One thing we must be very aware of is how we label our dogs.  Labeling a dog is often unproductive.  “Aggressive,” “abused,” “stubborn,” all these put our dogs in a category but give us nothing productive to work with.  “Rescue dog” is one such label that automatically comes with emotions.  We feel sorry for the dog, we feel guilty of it’s past life, and so we may treat it differently and not be seeing the dog for what they are in the present state.  These emotions can interfere with training, such as when an owner attempts to comfort their dog, but is inadvertently reinforcing unwanted behaviors.  A client had a newly adopted dog named “Chuck” who was found as a stray.  He was severely underweight, weak, and suffering from a broken rear leg.  His loving owners catered to him and nursed him back to good health.  It was only then, when he got his spunk back, they discovered he was quite a handful!  Initially any misbehavior was alibied by his “bad past.”  He continued to be coddled and spoiled to the point where training became a necessity, and emotions had to be set aside.  He certainly wasn’t dwelling on his past, so why should we?  Every dog needs some discipline, they need a leader, and they will love you all the more for it.

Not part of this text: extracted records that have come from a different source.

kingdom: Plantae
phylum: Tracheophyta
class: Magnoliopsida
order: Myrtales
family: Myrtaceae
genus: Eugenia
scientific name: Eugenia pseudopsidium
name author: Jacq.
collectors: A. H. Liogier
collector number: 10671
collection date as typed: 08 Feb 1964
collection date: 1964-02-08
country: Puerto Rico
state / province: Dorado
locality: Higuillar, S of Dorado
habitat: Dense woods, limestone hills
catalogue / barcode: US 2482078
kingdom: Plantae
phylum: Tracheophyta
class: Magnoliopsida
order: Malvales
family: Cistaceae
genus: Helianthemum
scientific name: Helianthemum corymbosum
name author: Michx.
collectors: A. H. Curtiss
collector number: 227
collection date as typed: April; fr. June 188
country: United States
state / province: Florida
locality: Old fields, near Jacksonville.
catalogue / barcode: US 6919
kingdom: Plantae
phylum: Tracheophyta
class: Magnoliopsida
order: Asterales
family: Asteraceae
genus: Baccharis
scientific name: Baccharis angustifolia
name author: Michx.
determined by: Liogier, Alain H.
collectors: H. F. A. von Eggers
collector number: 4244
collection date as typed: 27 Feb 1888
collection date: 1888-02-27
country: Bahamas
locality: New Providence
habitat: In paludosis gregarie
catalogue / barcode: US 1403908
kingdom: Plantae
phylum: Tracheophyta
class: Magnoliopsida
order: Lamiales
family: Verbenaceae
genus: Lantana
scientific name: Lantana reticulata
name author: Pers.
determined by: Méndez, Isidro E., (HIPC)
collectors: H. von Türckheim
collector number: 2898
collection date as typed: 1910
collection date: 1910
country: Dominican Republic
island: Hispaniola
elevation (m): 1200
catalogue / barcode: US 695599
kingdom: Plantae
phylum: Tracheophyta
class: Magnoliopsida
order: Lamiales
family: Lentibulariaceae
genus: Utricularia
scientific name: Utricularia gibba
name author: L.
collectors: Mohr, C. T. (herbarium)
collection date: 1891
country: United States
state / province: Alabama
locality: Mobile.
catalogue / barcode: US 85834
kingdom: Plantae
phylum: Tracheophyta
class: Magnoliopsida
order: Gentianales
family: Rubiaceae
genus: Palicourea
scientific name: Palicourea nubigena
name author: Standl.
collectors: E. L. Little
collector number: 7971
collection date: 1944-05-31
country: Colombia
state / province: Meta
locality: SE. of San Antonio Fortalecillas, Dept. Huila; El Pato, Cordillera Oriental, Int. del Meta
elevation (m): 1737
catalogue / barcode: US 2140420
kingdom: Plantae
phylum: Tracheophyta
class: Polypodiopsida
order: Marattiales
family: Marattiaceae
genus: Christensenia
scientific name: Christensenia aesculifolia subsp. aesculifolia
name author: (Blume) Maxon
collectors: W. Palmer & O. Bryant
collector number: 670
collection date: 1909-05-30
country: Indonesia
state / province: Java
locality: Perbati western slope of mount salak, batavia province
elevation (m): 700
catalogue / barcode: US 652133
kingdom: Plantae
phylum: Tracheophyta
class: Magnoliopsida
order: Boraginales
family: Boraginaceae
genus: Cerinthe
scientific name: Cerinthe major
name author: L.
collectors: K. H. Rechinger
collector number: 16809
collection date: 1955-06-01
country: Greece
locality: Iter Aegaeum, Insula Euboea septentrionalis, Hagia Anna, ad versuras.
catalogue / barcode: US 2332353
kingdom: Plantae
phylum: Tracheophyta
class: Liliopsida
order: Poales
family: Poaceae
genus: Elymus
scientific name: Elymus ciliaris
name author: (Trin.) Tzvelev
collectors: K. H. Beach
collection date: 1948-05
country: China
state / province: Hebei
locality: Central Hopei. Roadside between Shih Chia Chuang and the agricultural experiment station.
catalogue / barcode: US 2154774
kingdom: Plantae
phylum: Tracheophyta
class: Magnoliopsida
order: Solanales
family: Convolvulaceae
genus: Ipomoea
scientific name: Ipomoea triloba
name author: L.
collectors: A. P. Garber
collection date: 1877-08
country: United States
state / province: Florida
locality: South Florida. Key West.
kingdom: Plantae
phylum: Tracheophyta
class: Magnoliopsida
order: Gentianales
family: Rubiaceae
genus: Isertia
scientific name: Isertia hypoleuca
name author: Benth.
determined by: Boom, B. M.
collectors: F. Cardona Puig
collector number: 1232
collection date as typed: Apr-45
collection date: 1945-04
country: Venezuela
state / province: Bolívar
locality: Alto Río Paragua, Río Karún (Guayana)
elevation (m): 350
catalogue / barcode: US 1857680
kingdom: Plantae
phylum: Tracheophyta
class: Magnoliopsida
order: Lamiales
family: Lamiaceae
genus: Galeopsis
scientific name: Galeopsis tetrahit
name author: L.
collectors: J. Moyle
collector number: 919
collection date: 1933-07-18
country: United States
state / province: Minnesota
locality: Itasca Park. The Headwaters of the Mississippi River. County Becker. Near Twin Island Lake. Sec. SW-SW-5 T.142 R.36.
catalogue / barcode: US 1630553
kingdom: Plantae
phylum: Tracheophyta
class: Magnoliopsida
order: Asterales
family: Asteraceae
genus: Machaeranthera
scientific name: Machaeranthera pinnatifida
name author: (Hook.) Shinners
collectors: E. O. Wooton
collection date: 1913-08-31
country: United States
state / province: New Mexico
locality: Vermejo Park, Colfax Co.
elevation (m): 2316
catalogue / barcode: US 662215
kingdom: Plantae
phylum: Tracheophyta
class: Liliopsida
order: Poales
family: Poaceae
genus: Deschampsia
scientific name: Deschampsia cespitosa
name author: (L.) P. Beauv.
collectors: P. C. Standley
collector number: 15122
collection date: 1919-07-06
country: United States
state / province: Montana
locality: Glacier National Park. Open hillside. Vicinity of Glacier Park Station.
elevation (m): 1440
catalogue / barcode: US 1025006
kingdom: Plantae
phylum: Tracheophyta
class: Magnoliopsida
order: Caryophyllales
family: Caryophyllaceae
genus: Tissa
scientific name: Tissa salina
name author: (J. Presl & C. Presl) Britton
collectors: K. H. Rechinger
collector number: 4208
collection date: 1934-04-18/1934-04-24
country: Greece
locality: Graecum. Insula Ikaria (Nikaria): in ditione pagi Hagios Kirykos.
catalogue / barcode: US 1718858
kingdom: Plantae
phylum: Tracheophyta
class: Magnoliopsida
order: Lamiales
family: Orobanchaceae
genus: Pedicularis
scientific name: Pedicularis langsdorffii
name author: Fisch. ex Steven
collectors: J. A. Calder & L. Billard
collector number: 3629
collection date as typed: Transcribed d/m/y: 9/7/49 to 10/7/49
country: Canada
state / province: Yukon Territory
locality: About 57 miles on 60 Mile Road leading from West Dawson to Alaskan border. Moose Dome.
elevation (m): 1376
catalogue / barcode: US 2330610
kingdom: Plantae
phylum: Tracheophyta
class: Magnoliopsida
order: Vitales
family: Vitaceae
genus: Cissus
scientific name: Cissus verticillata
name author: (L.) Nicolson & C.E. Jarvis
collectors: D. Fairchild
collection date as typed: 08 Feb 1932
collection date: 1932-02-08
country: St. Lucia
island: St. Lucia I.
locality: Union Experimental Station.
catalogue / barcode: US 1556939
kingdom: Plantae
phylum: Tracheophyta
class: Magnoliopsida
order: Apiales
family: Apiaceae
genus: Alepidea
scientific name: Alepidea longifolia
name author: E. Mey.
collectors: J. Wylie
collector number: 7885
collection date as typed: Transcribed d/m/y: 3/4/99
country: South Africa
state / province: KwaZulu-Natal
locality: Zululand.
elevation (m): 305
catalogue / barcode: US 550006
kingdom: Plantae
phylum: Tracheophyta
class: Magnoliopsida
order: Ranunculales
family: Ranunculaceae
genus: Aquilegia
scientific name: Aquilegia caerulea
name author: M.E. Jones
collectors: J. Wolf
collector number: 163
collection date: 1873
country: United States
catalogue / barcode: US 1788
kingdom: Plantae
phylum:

The biggest concern with adopted dogs is that we just don’t know what type of past experiences they’ve had.  When you rescue a dog, you love them despite flaws, and you know it may take to patience and work to rehabilitate them.  But as dog parents, we question why does our dog act this way?  Well it may make you feel better to know that even pedigreed purebreds who have been with the same family since puppyhood can have all the same behavior problems and issues!  It’s not just a “rescue dog” phenomenon, it’s “dog problems.”

Was my dog abused?  Many owners of rescue dogs wonder this.  Maybe they were, and maybe they weren’t.  A shy or skittish temperament is not necessarily caused by abuse, but is often due to a lack of early socialization or a genetic predisposition.  When it comes down to it, dogs live in the here and now, and so should we.  If your dog has fear issues, phobias, or anxieties, these can all be addressed through training and counter-conditioning exercises.  It takes patience and love.   Finally, remember that every dog needs a strong leader to feel safe.  Dogs sense our emotions, and oftentimes we are the ones who are the most anxious, frustrated, or stubborn– not the dogs.  Before you automatically label your dog, take a good look at yourself and the part you may be playing in the equation.